Rather than continue with a framework that treats “real-time electronic contacts” as an equivalent of an in-person solicitation and, therefore, prohibited generally, APRL suggests that the prohibition should really only apply in-person, live-telephone, and things that are the digital equivalent of face-to-face encounters and not things that are the digital equivalent of targeted mailings.

The two new exceptions are if the person being solicited is a sophisticated user of legal services or if the communication is one authorized by a court order requiring notification in a class action.  The second exception was already written into a portion of the comment to RPC 7.3 in the Model Rule and is just being proposed to be moved up to the black letter of the rule and fleshed out further.  The first exception is brand new but consistent with an understanding of the motivation behind the prohibitions on solicitation in the first place — a concern that the imbalance between a person trained in persuading others and a regular person facing a pending legal need could lead to overreaching on the part of the lawyer and decision stemming from coercion on the part of the regular person.  For someone who qualifies as a “sophisticated user of legal services,” which the proposal defines in a comment to be “an individual who has had significant dealings with the legal profession or who regularly retains legal services for business purposes.”  And, yet, acknowledging that as the “evil” to be prohibited, the fact that the Model Rules already, and the APRL revised proposal as well, still actually prohibits any and all solicitations that actually involve coercion, duress, or harassment  even if the targets would other be excepted.

One other aspect of the proposal worth noting is its more realistic and detailed approach to explicitly permitting online group advertising.

If I had one criticism of the APRL proposal, it is with the way it defines a sophisticated user of legal services.  The second part about regular retention of legal services for business purposes is likely where it should have stopped, as the first portion of the definition is pretty amorphous and subject to manipulation.  For example, would a recidivist offender who has gone through repeated jury trials and spent many years in prison someone who would qualify as having had significant dealings with the legal profession?  Seems like a pretty clear argument could be made that the answer would be yes.
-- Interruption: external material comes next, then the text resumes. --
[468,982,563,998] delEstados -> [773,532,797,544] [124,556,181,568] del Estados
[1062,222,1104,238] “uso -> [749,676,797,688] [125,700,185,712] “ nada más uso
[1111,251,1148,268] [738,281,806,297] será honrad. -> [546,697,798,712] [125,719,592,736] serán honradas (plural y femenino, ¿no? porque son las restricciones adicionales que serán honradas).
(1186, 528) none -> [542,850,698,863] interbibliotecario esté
As with the first APRL proposal, I have no real sense of how likely it will be that the ABA will take it up and accomplish the implementation of these common sense proposals.  And, even if that happens, then the actual impact on the profession will only come about if states undertake to adopt this kind of streamlined, common sense approach to these issues.

Unfortunately, after years of appearing to move in the right direction on the issues of lawyer advertising, the path my state has taken recently has been in the opposite direction.  Our court actually, most recently, took action to expand the 30-day off limits provision that the APRL report indicates has not been widely adopted to go beyond personal injury matters into divorce filings.